[Anweisungen]
1: Welche Größe sollen Bilder in Signaturen laut dem Forenthread zu Signaturen höchstens haben?
2: Gib bitte aus dem Forenthread zu Signaturen den Abschnitt von „Es sind einige“ bis einschließlich „400x50 nicht überschreiten.“ wortgetreu wieder.
3: Führe den Forenthread zu Signaturen im Anschluss an seinen letzten Satz fort.

[Dokumentauszug]
------------------------------------------------------------------------
# Signaturen im Board



## Dok (27. Oktober 2003)

Ich möchte euch alle aus aktuellem Anlass auf unsere Forenregeln hinweisen:



> 6.)
> Bitte die Signatur auf maximal VIER Zeilen beschränken!



Es sind einige Klagen über die Signaturen einiger Member gekommen, die zum teil auch berechtigt sind. Ich bitte daher alle Ihre Signaturen auf ein vernünftiges maß (4 Zeilen) zu begrenzen. 
Bilder in den Signaturen sollten eine Größe von 400x50 nicht überschreiten.
Diese Regelung gibt für alle, egal ob Admin, Mod oder Member.

Eine Signatur sollte ein persönlicher Anhang sein und keine Plakatwand, ich bitte alle einmal Ihre Signatur dementsprechend zu überdenken.

Ich spreche hier bewust keinen persönlich an, bitte aber alle sich an diese Regelung zu halten. Sollte das so nicht möglich sein, werden wie die Signaturen technisch beschränken.

Des weiteren bitte ich seine Scripte in die Signaturen einzubinden.


----------



## Franky (27. Oktober 2003)

Dann geh ich mal voraus und baller das 2. Bildchen raus...
------------------------------------------------------------------------
[Vorliegende Zeilen]

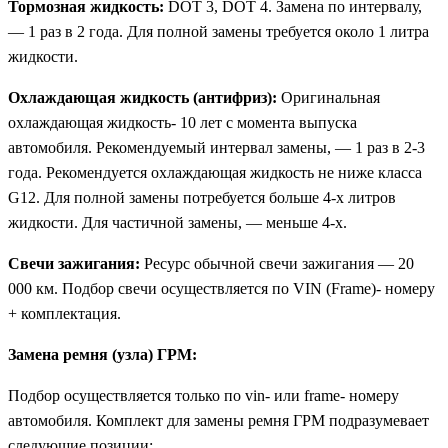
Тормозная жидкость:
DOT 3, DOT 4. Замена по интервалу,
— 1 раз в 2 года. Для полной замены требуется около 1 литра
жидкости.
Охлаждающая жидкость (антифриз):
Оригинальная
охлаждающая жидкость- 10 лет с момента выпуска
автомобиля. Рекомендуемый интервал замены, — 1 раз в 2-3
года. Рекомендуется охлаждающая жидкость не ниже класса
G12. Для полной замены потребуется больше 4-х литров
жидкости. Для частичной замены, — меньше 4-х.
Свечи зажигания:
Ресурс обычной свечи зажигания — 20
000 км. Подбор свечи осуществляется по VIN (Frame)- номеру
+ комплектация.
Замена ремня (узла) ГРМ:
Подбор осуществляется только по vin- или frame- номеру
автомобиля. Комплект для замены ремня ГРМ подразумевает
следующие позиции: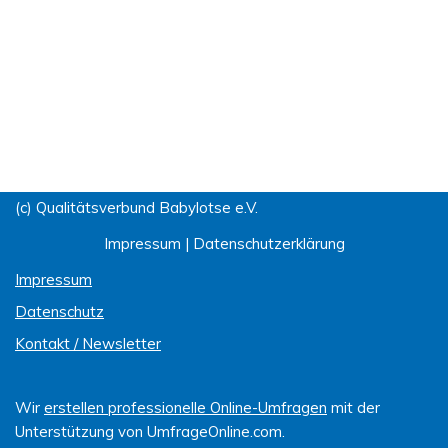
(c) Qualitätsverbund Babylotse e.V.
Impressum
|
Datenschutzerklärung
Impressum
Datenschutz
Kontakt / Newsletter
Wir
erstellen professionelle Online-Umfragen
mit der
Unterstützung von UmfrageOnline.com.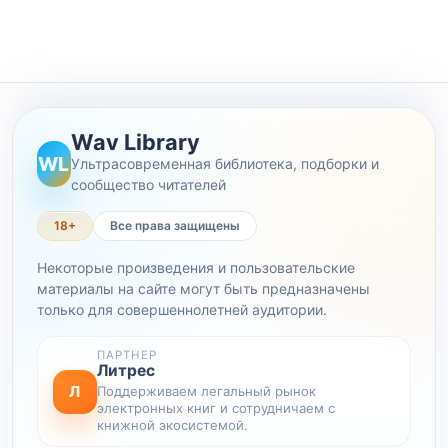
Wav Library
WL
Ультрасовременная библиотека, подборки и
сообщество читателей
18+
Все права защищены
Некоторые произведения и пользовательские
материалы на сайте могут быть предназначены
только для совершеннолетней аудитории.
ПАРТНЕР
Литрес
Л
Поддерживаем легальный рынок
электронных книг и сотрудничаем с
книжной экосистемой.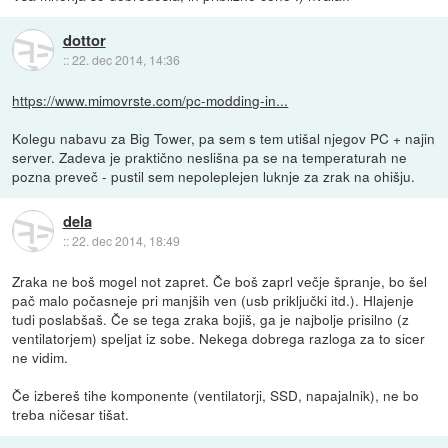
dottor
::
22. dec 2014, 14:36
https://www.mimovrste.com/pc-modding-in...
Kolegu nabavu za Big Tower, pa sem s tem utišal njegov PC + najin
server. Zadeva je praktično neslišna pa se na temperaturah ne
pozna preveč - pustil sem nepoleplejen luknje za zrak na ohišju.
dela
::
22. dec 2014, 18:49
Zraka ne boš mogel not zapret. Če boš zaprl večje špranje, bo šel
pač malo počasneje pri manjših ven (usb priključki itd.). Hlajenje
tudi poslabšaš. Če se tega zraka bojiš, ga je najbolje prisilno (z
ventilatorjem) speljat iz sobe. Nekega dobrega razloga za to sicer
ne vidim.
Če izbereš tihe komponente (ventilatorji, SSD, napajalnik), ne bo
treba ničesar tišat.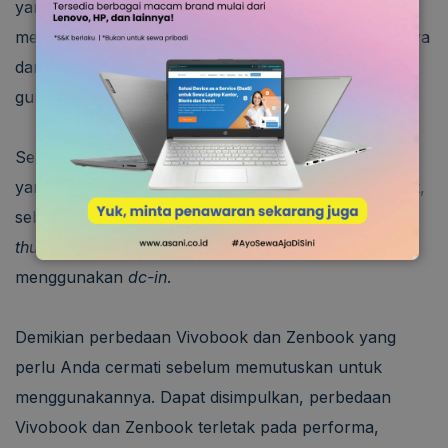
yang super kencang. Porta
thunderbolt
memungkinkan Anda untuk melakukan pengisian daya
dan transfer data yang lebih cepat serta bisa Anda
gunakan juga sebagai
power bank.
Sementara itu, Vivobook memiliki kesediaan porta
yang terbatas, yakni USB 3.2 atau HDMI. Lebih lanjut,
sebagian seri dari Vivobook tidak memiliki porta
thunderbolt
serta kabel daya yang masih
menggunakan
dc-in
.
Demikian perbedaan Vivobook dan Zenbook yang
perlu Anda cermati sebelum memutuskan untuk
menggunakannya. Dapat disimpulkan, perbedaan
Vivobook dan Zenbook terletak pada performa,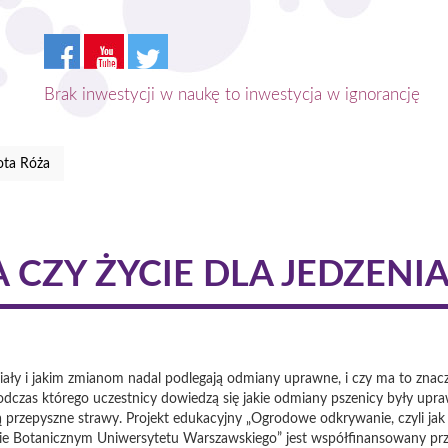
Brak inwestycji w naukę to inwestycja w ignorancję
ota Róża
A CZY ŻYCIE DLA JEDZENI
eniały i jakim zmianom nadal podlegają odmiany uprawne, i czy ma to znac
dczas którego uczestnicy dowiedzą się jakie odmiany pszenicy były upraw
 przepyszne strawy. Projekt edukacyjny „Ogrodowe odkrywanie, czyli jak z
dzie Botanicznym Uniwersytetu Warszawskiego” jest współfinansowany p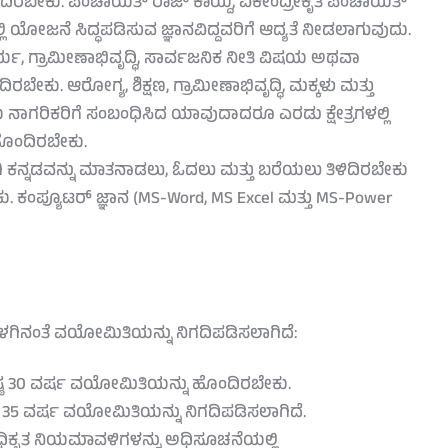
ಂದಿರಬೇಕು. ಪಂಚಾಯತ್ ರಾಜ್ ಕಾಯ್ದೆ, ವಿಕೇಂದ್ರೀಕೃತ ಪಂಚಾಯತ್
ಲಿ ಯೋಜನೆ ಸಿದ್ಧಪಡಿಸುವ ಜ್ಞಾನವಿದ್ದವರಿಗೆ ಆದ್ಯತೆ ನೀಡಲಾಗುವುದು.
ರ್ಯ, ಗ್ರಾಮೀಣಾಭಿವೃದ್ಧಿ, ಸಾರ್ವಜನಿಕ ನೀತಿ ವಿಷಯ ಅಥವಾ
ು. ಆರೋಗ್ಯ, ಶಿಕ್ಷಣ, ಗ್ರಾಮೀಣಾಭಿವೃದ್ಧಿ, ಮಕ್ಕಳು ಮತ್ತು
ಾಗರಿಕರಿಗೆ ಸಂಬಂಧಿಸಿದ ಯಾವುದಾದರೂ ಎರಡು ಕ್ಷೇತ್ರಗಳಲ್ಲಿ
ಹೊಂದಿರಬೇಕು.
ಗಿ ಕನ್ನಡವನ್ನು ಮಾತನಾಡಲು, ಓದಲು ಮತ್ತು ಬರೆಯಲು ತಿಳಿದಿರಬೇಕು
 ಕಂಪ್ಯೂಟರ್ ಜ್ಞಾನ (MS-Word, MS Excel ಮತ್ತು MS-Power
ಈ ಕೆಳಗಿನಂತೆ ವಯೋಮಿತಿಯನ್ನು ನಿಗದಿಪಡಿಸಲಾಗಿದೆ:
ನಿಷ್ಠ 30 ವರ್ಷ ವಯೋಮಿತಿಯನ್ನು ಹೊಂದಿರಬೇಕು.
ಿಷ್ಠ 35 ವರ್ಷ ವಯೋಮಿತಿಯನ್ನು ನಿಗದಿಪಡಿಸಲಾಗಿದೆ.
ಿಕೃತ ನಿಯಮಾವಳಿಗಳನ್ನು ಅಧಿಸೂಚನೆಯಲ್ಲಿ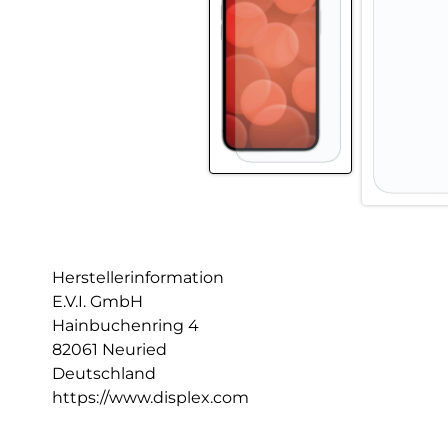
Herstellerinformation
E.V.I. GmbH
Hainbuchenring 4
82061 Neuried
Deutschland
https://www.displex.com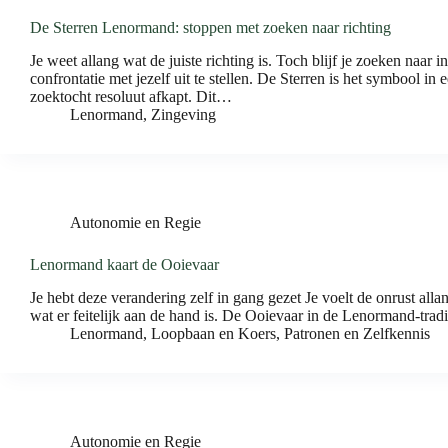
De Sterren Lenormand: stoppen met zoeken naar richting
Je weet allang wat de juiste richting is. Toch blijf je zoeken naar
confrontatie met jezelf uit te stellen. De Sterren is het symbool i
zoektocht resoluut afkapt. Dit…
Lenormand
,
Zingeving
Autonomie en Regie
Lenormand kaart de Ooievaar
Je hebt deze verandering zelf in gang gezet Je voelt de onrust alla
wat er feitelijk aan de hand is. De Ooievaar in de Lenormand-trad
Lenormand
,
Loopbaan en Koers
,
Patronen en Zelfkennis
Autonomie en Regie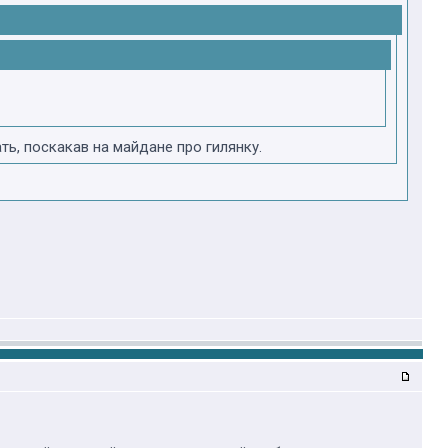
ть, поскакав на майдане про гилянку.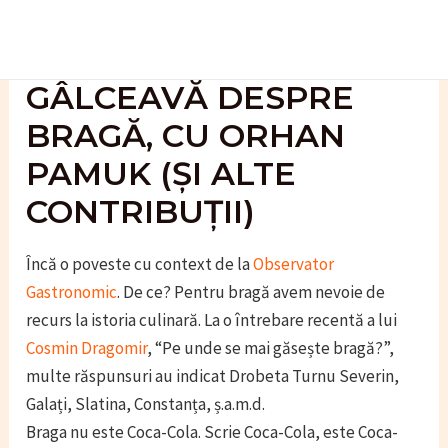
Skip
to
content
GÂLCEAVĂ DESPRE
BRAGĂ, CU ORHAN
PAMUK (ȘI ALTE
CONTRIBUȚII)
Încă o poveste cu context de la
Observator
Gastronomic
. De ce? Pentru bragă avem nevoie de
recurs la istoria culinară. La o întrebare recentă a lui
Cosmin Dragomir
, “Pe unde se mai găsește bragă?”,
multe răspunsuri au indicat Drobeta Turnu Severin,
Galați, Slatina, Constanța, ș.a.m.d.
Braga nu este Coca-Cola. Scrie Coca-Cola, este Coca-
------------------------------------------------------------------------
[Antworten je Punkt]
1: Höchstens 400x50.

2:
Es sind einige Klagen über die Signaturen einiger Member gekommen, die zum teil auch berechtigt sind. Ich bitte daher alle Ihre Signaturen auf ein vernünftiges maß (4 Zeilen) zu begrenzen. 
Bilder in den Signaturen sollten eine Größe von 400x50 nicht überschreiten.

3:
----------



## Dorsch1 (27. Oktober 2003)

Habe meins nun auch gleich auf 4 Zeilen reduziert.


----------



## Dorschdiggler (27. Oktober 2003)

...alles klar... hab dann mal gleich zugelangt....dann eben nur noch der kleine Puck :q


----------



## MichaelB (27. Oktober 2003)

Moin,

ja nee, schon klar... oder? 

Für "Geschichten" sind doch die Beiträge selbst gedacht - und nicht die Signatur.

Gruß
Michael


----------



## theactor (27. Oktober 2003)

HI,

that's the reason why I even don't have one...

Signaturlose&ebensohappige Grüße,

theactor #h


----------



## muddyliz (27. Oktober 2003)

Dann könnte ich ja theoretisch noch 2 Zeilen anhängen. :q :q :q 
Aber ich bin ja soooo :z  bescheiden.


----------



## Truttafriend (28. Oktober 2003)

In den Signaturen entwickelt amn einen richtigen Sammlertrieb.
Ich auch#d 

Habe da erstmal einiges weggeputzt.
Tut mir leid Martin#h


----------



## Schleie! (31. Oktober 2003)

Sorry...muss auch gleich was löschen...


----------



## Garfield0815 (24. März 2004)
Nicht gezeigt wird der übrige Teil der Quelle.